=== Given data ===

○ ○ ○

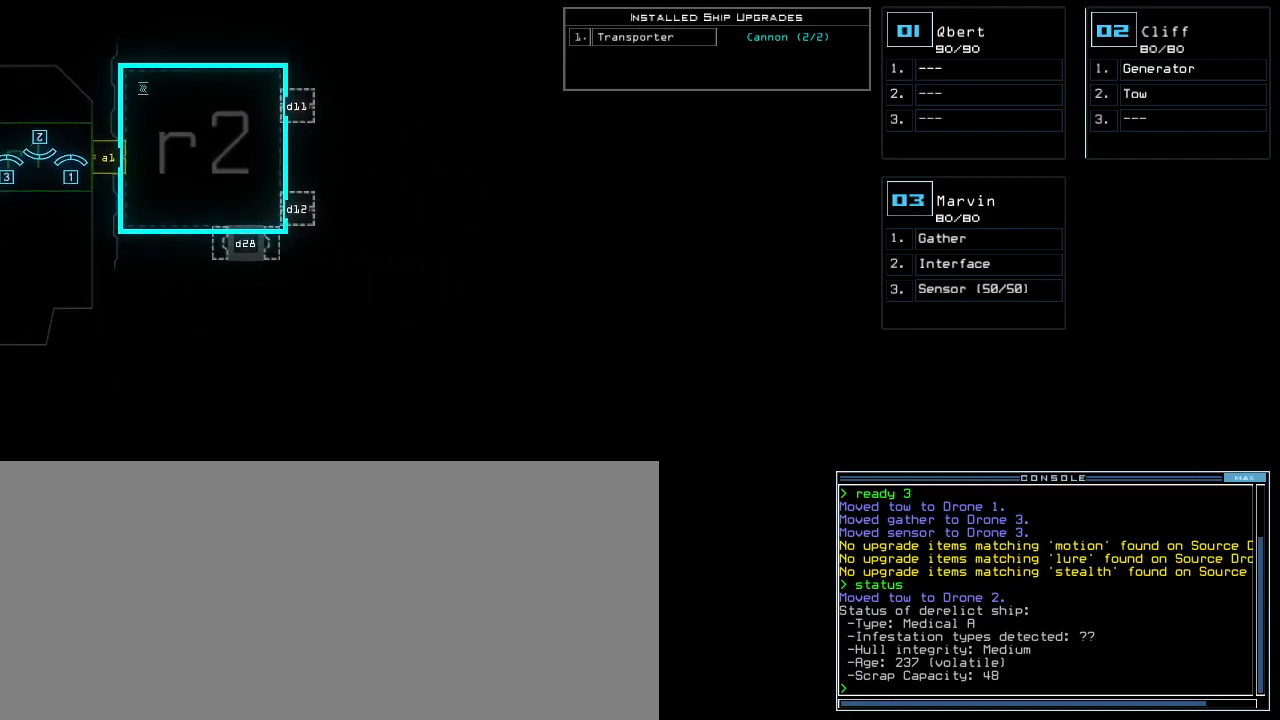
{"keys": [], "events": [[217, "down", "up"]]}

○ ○ ○

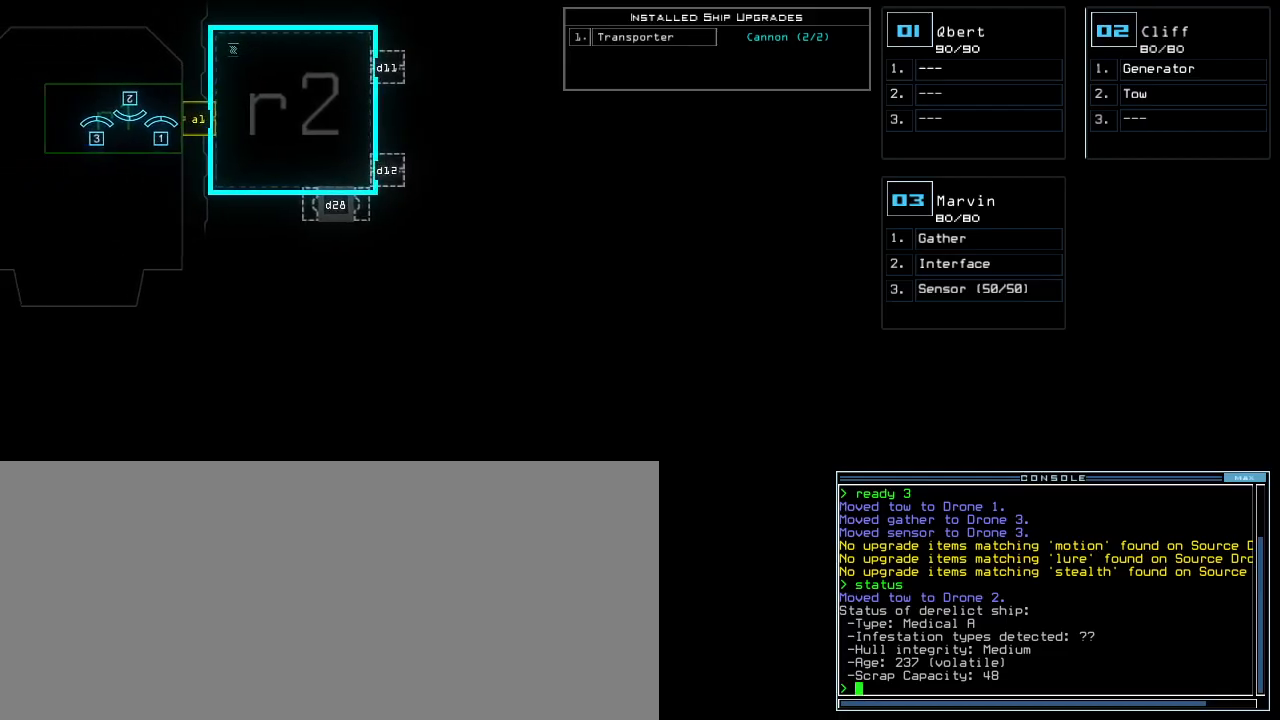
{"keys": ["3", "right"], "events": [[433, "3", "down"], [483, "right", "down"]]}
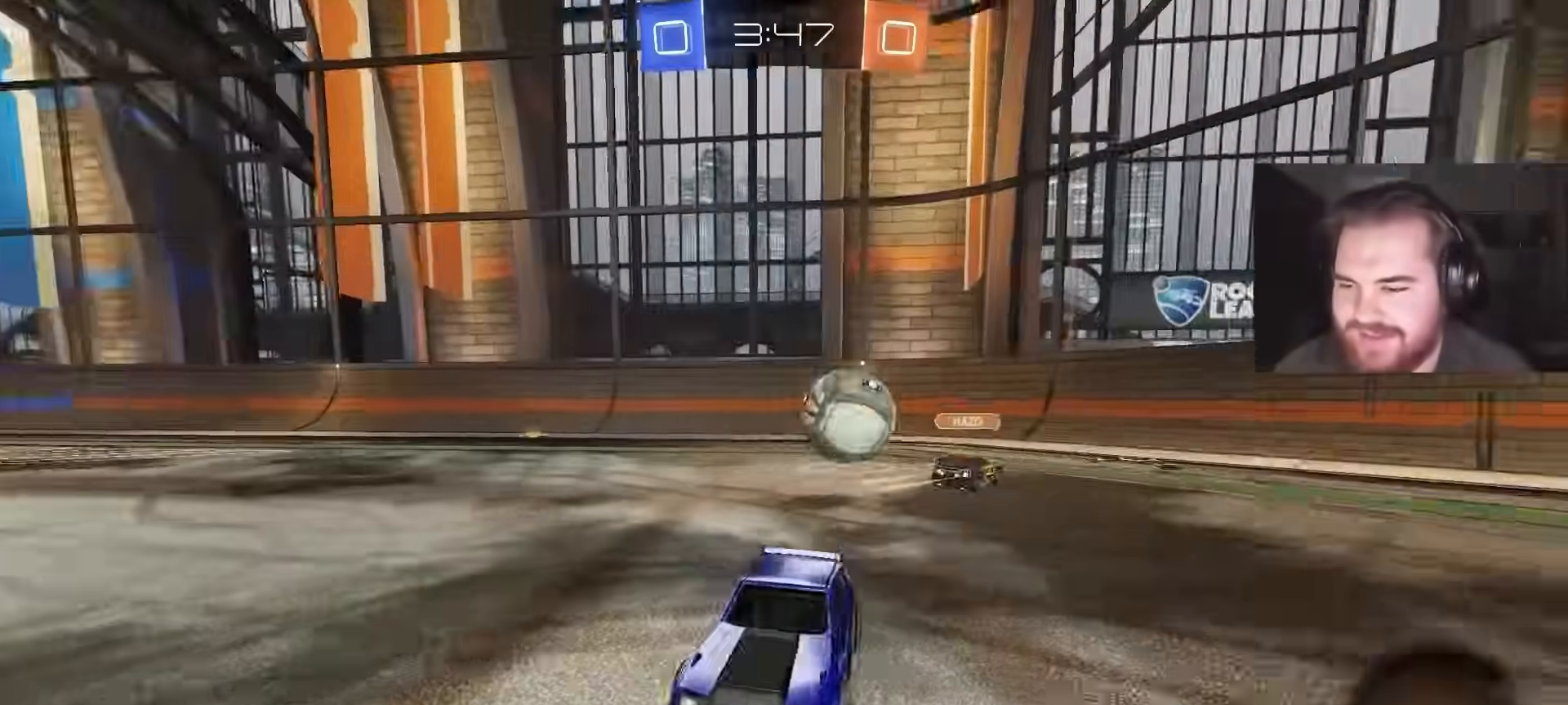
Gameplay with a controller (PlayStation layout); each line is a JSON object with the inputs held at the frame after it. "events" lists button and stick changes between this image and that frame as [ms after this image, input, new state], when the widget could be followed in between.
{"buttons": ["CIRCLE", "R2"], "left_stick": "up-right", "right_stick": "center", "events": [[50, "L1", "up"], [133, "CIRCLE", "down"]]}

○ ○ ○

=== What to work on ===
Go through the entries and copy every line that has "right".

=== Answer to this task ===
{"keys": ["3", "right"], "events": [[433, "3", "down"], [483, "right", "down"]]}
{"buttons": ["CIRCLE", "R2"], "left_stick": "up-right", "right_stick": "center", "events": [[50, "L1", "up"], [133, "CIRCLE", "down"]]}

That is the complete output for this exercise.